Ben Standing, partner in planning at UK and Ireland law firm Browne Jacobson, said:

“It’s clear that with the government putting its pledge to build 1.5 million homes at the heart of its economic growth ambitions, it’s pulling on every lever it has control over by making sweeping changes to environment regulations and planning policy.

“The latest consultation on an amended NPPF – which comes just a year after publishing a revised version – brings forward significant changes to how planning decisions are made by local and national government.

“In particular, there is a targeted push to unlock small and medium-sized plots of land for development by creating a new ‘medium’ category for sites, exemptions for smaller sites from biodiversity net gain regulations and new benchmark land values.

“These are often regarded as the most difficult sites to bring forward for development due to land costs and local opposition. While the government wants to introduce a permanent presumption in favour of suitable development, it must be mindful of how councils and developers engage communities early on so that valid concerns are mitigated ahead of construction work. This can ensure local people feel they are benefitting, not suffering, from national development targets.

“More broadly, there is a danger that constant planning policy flip-flopping actually holds back development rather than accelerates it. In our experience, regular significant changes to the system creates uncertainty for developers on how to cost these in, while local authority planners require sufficient guidance so they can make good decisions.

“Planning policy will only ever be one piece of the jigsaw in the government’s quest to build more homes.
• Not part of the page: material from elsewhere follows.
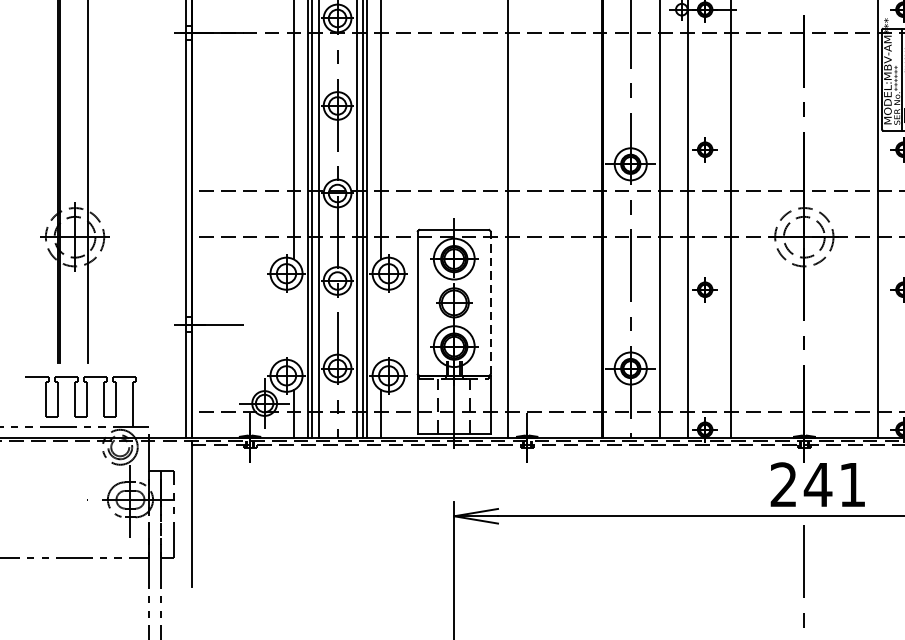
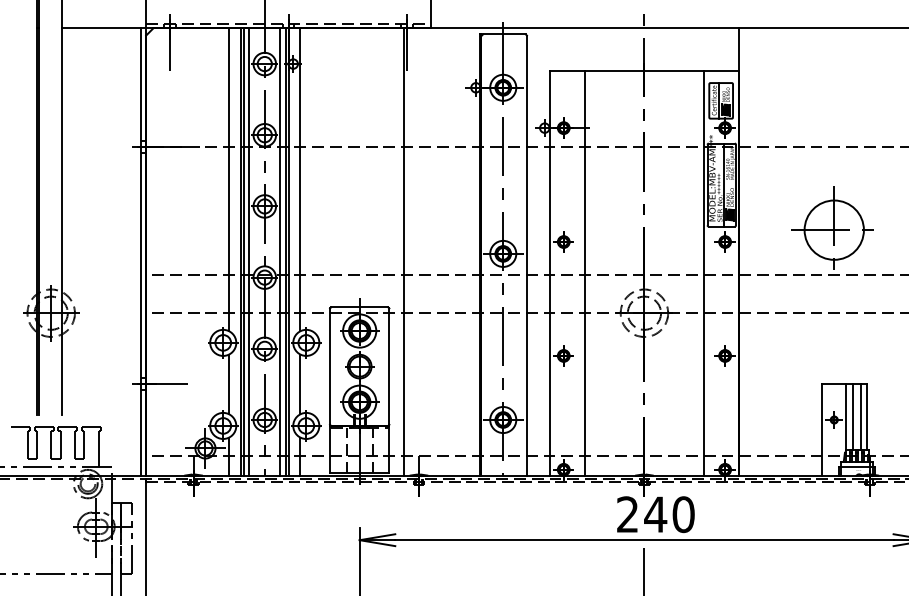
line: (490, 302) -> (389, 366), dashed -> solid
line: (294, 324) -> (229, 384), added
line: (381, 324) -> (300, 384), added
text: (852, 484) -> (683, 514), 241 -> 240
It must address the viability problem by tackling the wider economic and skills challenges that make construction so expensive.”

However, concerns about the grey-built policy remain

CPRE chief executive Roger Mortlock said:

“There is lots to welcome in this draft revision to the National Planning Policy Framework, not least a focus on urban densification, a recognition of the importance of rural affordable housing, and welcome support including targets to encourage more SME builders.
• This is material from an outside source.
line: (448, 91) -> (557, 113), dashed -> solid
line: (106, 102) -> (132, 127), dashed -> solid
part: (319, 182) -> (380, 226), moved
“However, any brownfield-first approach needs teeth. Brownfield targets are still missing. Our research shows that there is room for at least 1.4 million homes on brownfield sites in England alone.

“Our main concern remains the rise of speculative development in the countryside, especially in rural local authorities that have seen a massive increase in their housing targets. Already, every year since 2019, the UK has lost 3,800 acres of countryside on average – equivalent to the footprint of a small city.

“We are wary of any automatic green light for development in the countryside, including in the Green Belt where the government’s ill-defined “grey belt” policy isn’t working. Our research shows that the vast majority of new homes approved on ‘grey belt’ sites will be built on unspoilt countryside, not the disused petrol stations and car parks the government promised last year.”